Sunday, June 16, 2013
The Senate’s comprehensive immigration reform bill, built on a fragile framework of bipartisan compromises, now has to survive debate by the full chamber and come out in recognizable form.
That will take an equally delicate balancing act for Republicans. In the closely divided Senate, Tuesday’s 84-15 vote to take up the bill for consideration was a heartening sign that the GOP finally is ready to act on sorely needed reform of a broken immigration system.
Yet the tally was misleading as a gauge of support among Republicans, many of whom said their “yes” votes would turn to “no” unless the bill (S. 744) is amended to tighten border security provisions. They need to resist conservative pressure, though, to swallow a poison pill.
For example, Texas Republican John Cornyn’s 134-page “RESULTS” amendment.
It would allow undocumented immigrants to gain permanent legal status and start on a path to citizenship only after the federal government is monitoring the entire U.S.-Mexican border and can show it is catching 90 percent of people trying to gain illegal entry — as certified by the governors of Texas, California, New Mexico and Arizona.
Or Louisiana Sen. David Vitter’s amendment to require that a biometric entry-exit system first be fully implemented at every land, sea and air port of entry — though the Department of Homeland Security doubts it can be done with existing technology.
In other words, it will happen when pigs fly.
Democrats will not go along with such schemes, and the nation’s chance for meaningful reform will be lost.
The GOP needs to wrest from Democrats some concession for further tightening border security, though. Otherwise, even Sen. Marco Rubio of Florida — a member of the Gang of Eight that wrote the legislation — has said his support is doubtful.
Rubio and Oklahoma Republican Tom Coburn reportedly are considering offering an amendment that would give the job of drafting a border security plan to Congress instead of the Department of Homeland Security, which would enforce it.
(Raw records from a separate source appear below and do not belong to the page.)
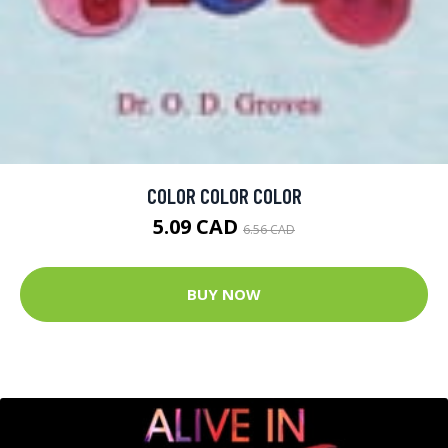
COLOR COLOR COLOR
5.09 CAD
6.56 CAD
BUY NOW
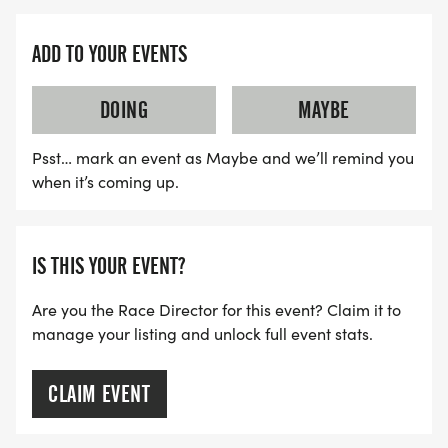
ADD TO YOUR EVENTS
DOING
MAYBE
Psst… mark an event as Maybe and we’ll remind you
when it’s coming up.
IS THIS YOUR EVENT?
Are you the Race Director for this event? Claim it to
manage your listing and unlock full event stats.
CLAIM EVENT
That would leave responsibility for the results where it matters: on government, which has to design, fund and implement the effort, rather than on illegal immigrants in this country, who can have no control over its success or failure.
There must be some further mechanism to assure the country it isn’t resolving their status humanely, while leaving the door open to future waves of illegal immigrants.
That fear is the source of the greatest resistance to the Senate bill, in Congress and the country. Senate passage will be tough enough — but nothing compared to getting a comprehensive reform bill through the Republicancontrolled House. Where the Judiciary Committee chairman, Virginia 6th District Rep. Bob Goodlatte, sees no need for one at all, and is working diligently on bits and pieces.